## Göreviniz
Aşağıdaki belge bölümüne göre, somut olaydaki davayı arabuluculuk dava şartına tabi kılan kanun hangisidir ve bu kanun hangi tarihte yürürlüğe girmiştir?

## Belge bölümü
TTK’nın 4. maddesi uyarınca tarafların tacir olup olmadığına bakılmaksızın bu kanunda düzenlenen hususlardan çıkan uyuşmazlıklar mutlak ticari davayı, her iki tarafın ticari işletmesiyle ilgili hususlardan doğan uyuşmazlıklar ise nisbi ticari davayı teşkil eder.
Somut olayda, davanın konusu TTK hükümleri içerisinde düzenlenmiş bulunan sigorta sözleşmelerinden kaynaklanmış olup TTK 4 maddesi uyarınca mutlak ticari dava niteliğindedir, bu nedenlerle 01.01.2019 tarihinde yürürlüğe giren 7155 Sayılı Yasa uyarınca arabuluculuk dava şartına tabidir. Davadan önce davacı tarafça 7155 Sayılı Yasa uyarınca arabuluculuk başvurusunun yapılıp bu şartın yerine getirildiği ve taraflar arasında anlaşılamama tutanağı tutulduğu sabittir.

## Bilgiler
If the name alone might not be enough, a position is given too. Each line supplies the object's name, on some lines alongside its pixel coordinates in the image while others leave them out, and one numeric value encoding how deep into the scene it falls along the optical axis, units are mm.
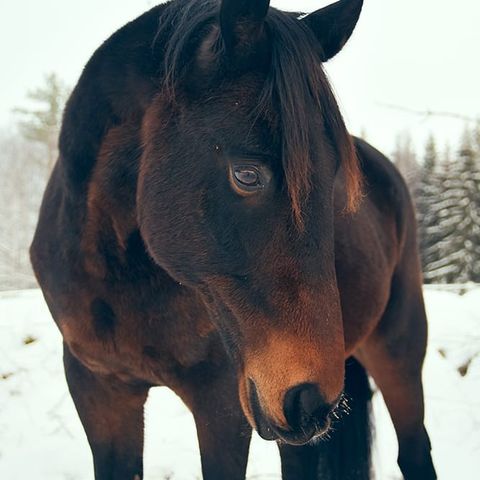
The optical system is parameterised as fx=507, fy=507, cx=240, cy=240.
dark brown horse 1308
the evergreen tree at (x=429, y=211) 22766
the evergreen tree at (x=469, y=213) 20984
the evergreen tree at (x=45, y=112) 21156
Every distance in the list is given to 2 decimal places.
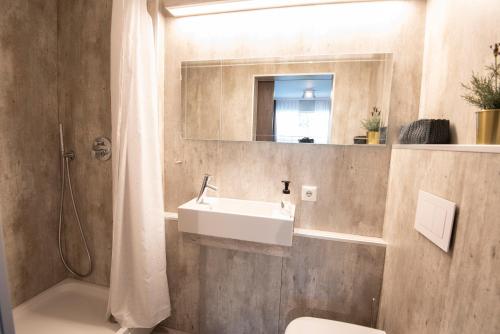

## Alıştırma çıktısı
7155 Sayılı Yasa; 01.01.2019 tarihinde yürürlüğe girmiştir.